Did you register the dll file as mentioned in the link I provided in the earlier post?

Run "regsvr c:\windows\system\hhctrl.ocx"

Arun


----------



## royal (Jul 17, 2006)

are there any special characters in the filename or path ???

I had a folder called "C#" where I had some ebooks. I was unable to open any.

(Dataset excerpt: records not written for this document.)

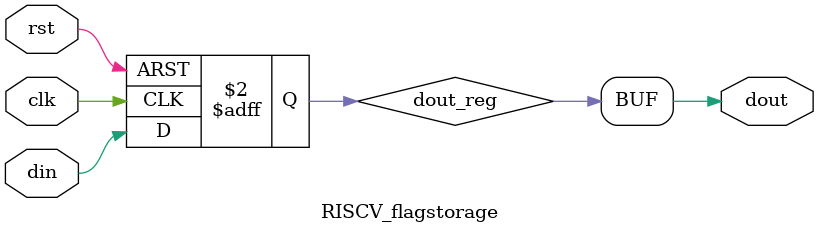
<source format=v>
module RISCV_flagstorage(input clk,input rst,input din,output dout);
    
reg dout_reg;
    
always @(posedge clk or posedge rst) 
begin
if(rst)
dout_reg <= 0;
else
dout_reg <= din;
end
    
assign dout = dout_reg;
    
endmodule

</source>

When I changed the name from "C#" to "C Sharp" , I could open them


----------



## rakeshishere (Jul 17, 2006)

sakumar79 said:
			
		

> Did you register the dll file as mentioned in the link I provided in the earlier post?
> 
> Run "regsvr c:\windows\system\hhctrl.ocx"
> 
> Arun



when trying to register the dll file i get a msg that "cannot find the dll file hhctrl.ocx"


----------



## sakumar79 (Jul 17, 2006)

Then, locate the file and revise the command to show correct path... If it is in system32 folder, run "regsvr c:\windows\system32\hhctrl.ocx"

Arun


----------



## rakeshishere (Jul 20, 2006)

sakumar79 said:
			
		

> Then, locate the file and revise the command to show correct path... If it is in system32 folder, run "regsvr c:\windows\system32\hhctrl.ocx"
> 
> Arun



I tried but i get a new error something like this:
*LoadLibrary("c:\windows\system32\hhctrl.ocx") failed.*


----------



## RCuber (Jul 24, 2006)

royal said:
			
		

> are there any special characters in the filename or path ???
> 
> I had a folder called "C#" where I had some ebooks. I was unable to open any.
> 
> When I changed the name from "C#" to "C Sharp" , I could open them


I had a .chm file , but it was not showing the contents  , i tried a few softwares but none was able to fix it , after i saw your post it worked  , thanks royal for the trick .


----------



## rakeshishere (Jul 24, 2006)

Its ok...I have reinstalled my OS


----------



## nishant_nms (Jul 25, 2006)

I too had faced this problem sometimes ago. Then I asked Microsoft for help. Then they called me and asked me to uninstal SP2 and again to install it in safe mode. My XP had not got any service pack in itself. It needs to be installed manulay after installation of XP


----------



## rakeshishere (Jul 25, 2006)

nishant_nms said:
			
		

> I too had faced this problem sometimes ago. Then I asked Microsoft for help. Then they called me and asked me to uninstal SP2 and again to install it in safe mode. My XP had not got any service pack in itself. It needs to be installed manulay after installation of XP



What do u mean when u say "My XP had not got any service pack in itself."


----------